**TO DO:** Please reproduce, exactly and with nothing added, the line containing "green toy car [248,281,320,318]" and every line after it to the end of the records.

(Scene edit records)
########################################
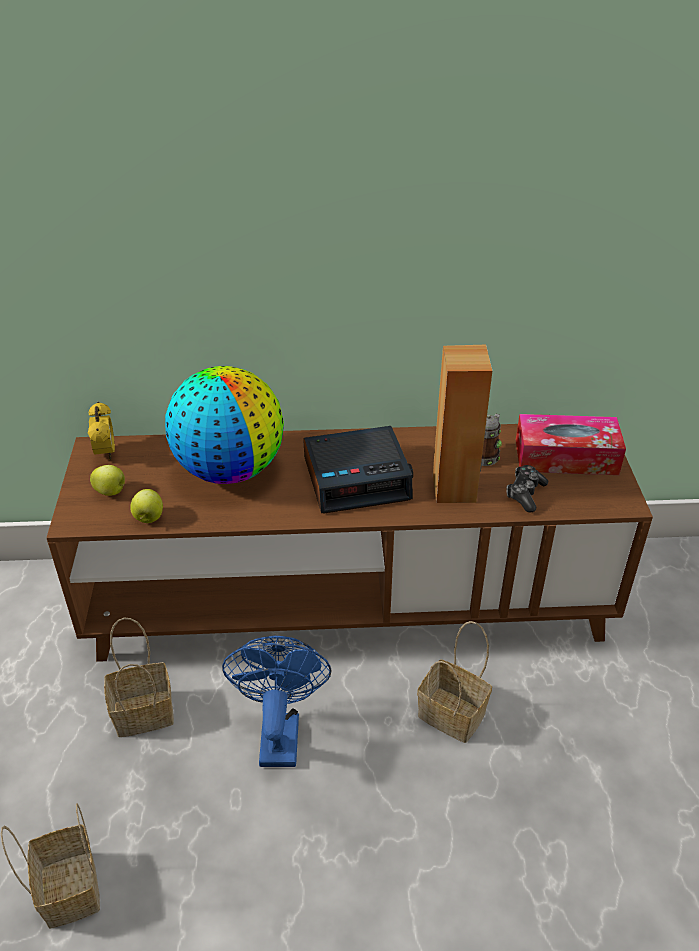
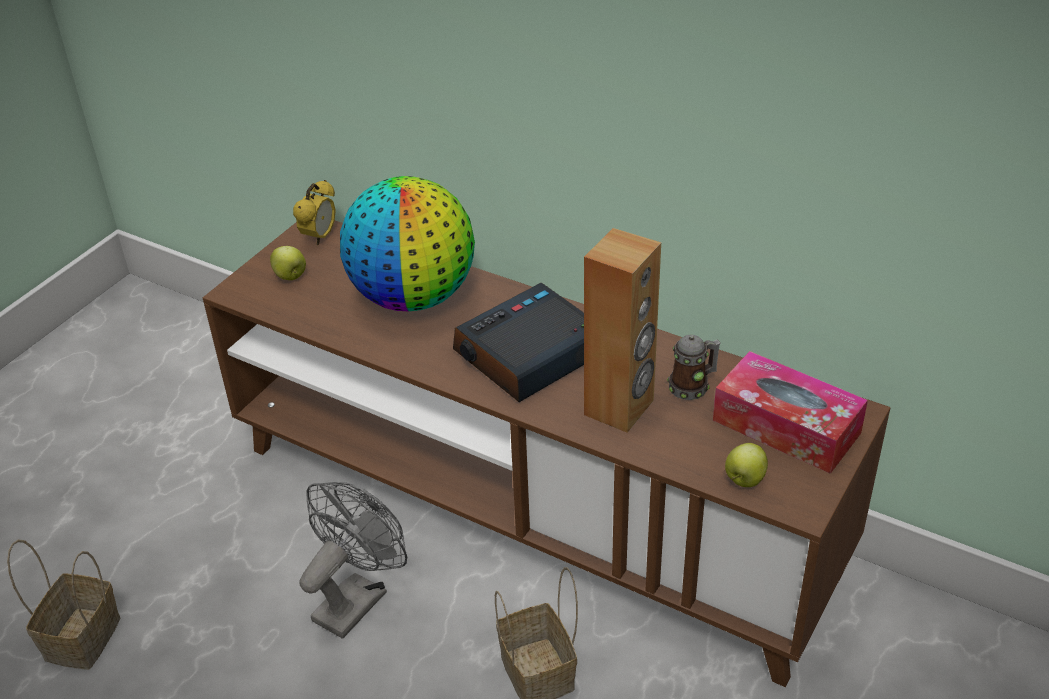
camera: 35 degrees right, 0 degrees up
basket [104,618,174,737] -> none
apple [130,489,163,523] -> apple moved to [725,443,768,487]
blue fan [222,636,332,767] -> grey fan [299,482,407,639]
alarm clock [303,426,413,513] -> alarm clock turned 120 degrees clockwise [453,283,584,402]
game controller [506,465,548,513] -> none

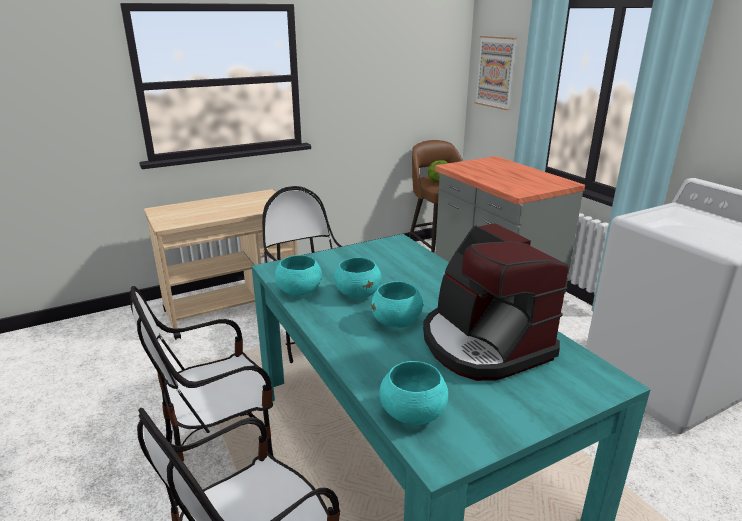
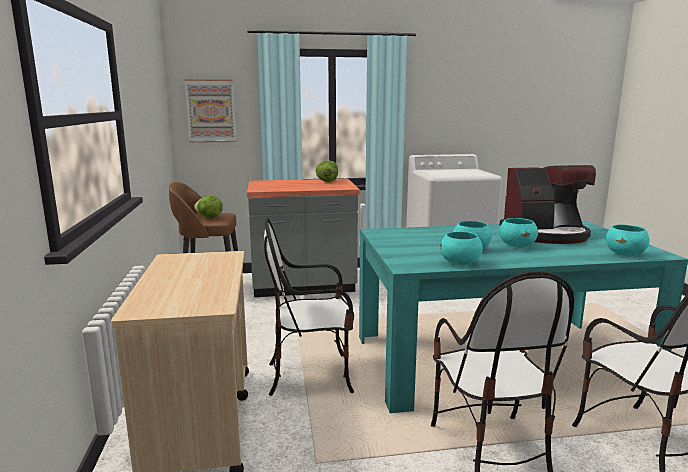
camera: 70 degrees left, 10 degrees down
none -> lettuce [316,161,338,182]

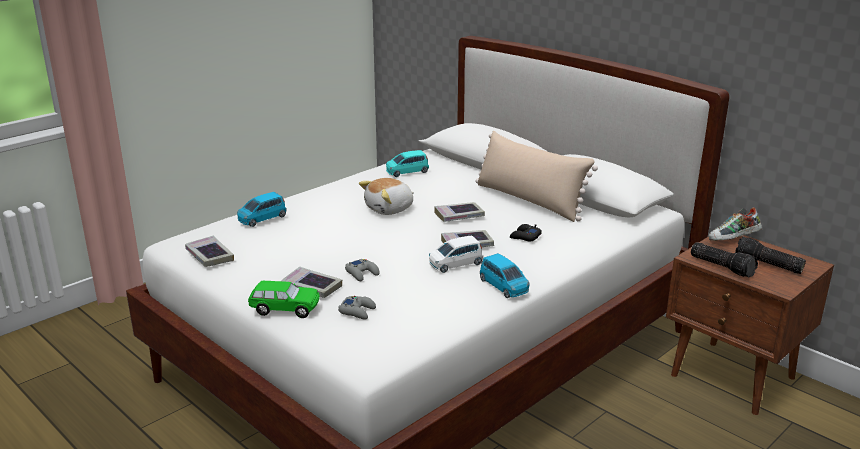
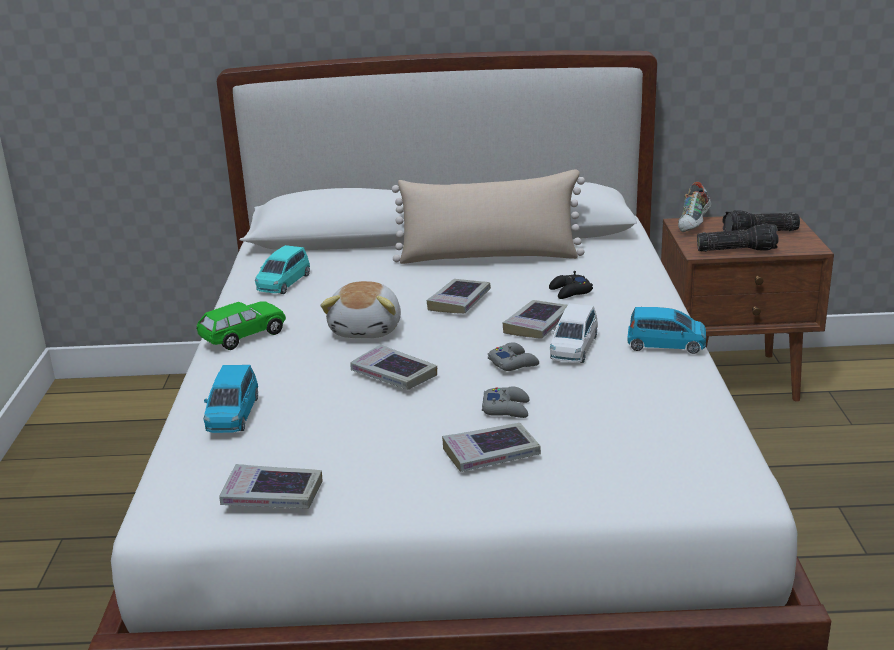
camera: 45 degrees left, 0 degrees up
green toy car [248,281,320,318] -> green toy car moved to [197,301,286,350]
grey game controller [338,296,376,320] -> grey game controller moved to [488,342,539,371]
none -> book [350,345,437,390]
########################################
**RESPONSE AREA:**
green toy car [248,281,320,318] -> green toy car moved to [197,301,286,350]
grey game controller [338,296,376,320] -> grey game controller moved to [488,342,539,371]
none -> book [350,345,437,390]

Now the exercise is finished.